I wanted to write some treatise on why we travel. It’s enlightenment. It’s about learning who we are. It’s about experiencing other cultures. Can anyone say a thirst for knowledge?

Sure, they’re all true, but those answers sound a little too hokey for me. Regardless, it’s not the airline food that makes us travel.

As I was waiting to board the plane, I started leafing through the pages of Anthony Bourdain’s “The Nasty Bits.” One passage caught my attention (yes, it’s in the preface, so I didn’t get far into the book).

“My pal A.A. Gill once suggested that the older he gets, and the more he travels, the less he knows. And I know what he means,” Bourdain writes. “Seeing the planet as I’m seeing it, you are constantly reminded of what you don’t know — how much there is to see and learn, how damn big and mysterious this world is. It’s both frustrating and addicting…”

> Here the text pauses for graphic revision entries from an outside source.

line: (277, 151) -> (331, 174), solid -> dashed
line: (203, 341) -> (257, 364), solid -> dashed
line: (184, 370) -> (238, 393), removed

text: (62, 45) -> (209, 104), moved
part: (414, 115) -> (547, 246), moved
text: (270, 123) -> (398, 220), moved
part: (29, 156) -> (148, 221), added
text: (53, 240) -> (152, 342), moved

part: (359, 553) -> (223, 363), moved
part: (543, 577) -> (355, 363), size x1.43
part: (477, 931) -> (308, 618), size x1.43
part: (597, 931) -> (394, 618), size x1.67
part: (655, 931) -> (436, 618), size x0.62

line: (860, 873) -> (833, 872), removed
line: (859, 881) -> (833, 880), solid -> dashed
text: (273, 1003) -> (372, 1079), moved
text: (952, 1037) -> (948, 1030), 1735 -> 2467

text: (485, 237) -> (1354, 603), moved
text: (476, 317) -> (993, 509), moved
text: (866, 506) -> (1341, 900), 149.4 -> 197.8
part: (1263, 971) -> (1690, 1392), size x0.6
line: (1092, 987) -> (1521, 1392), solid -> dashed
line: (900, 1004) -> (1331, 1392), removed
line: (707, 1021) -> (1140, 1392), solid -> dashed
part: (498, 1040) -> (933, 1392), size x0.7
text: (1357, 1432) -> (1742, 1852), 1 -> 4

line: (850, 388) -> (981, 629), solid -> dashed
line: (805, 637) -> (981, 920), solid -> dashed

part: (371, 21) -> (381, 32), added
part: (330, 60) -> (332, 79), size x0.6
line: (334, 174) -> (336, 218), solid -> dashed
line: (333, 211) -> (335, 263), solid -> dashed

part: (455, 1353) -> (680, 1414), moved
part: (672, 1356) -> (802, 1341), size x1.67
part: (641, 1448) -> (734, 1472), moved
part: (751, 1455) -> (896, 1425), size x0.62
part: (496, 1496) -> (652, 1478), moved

Sure, I’m not the star of a show on the Travel Channel, but I love to travel. I love to experience new places, and like Bourdain, “I’m hungry for more.” But, I must admit, I can do without airline food.

I went with the noodles, not the chicken. Was it a good move? I’m not sure. Time will tell, I suppose. Quite frankly, I’m not sure if that’s Wasabi or mold growing in the corner of my plastic tray of noodles.

I turn again to Bourdain: “I ain’t eating no plane food. I don’t care if the food is designed in consultation with Gordon Ramsay. Unless I see him pushing the trolley down from the galley himself, I’m not touching it.”

True enough. Count this as mistake No. 1 of my trip. Though, unlike Bourdain, there will be no shanking with a plastic butter knife on board my flight.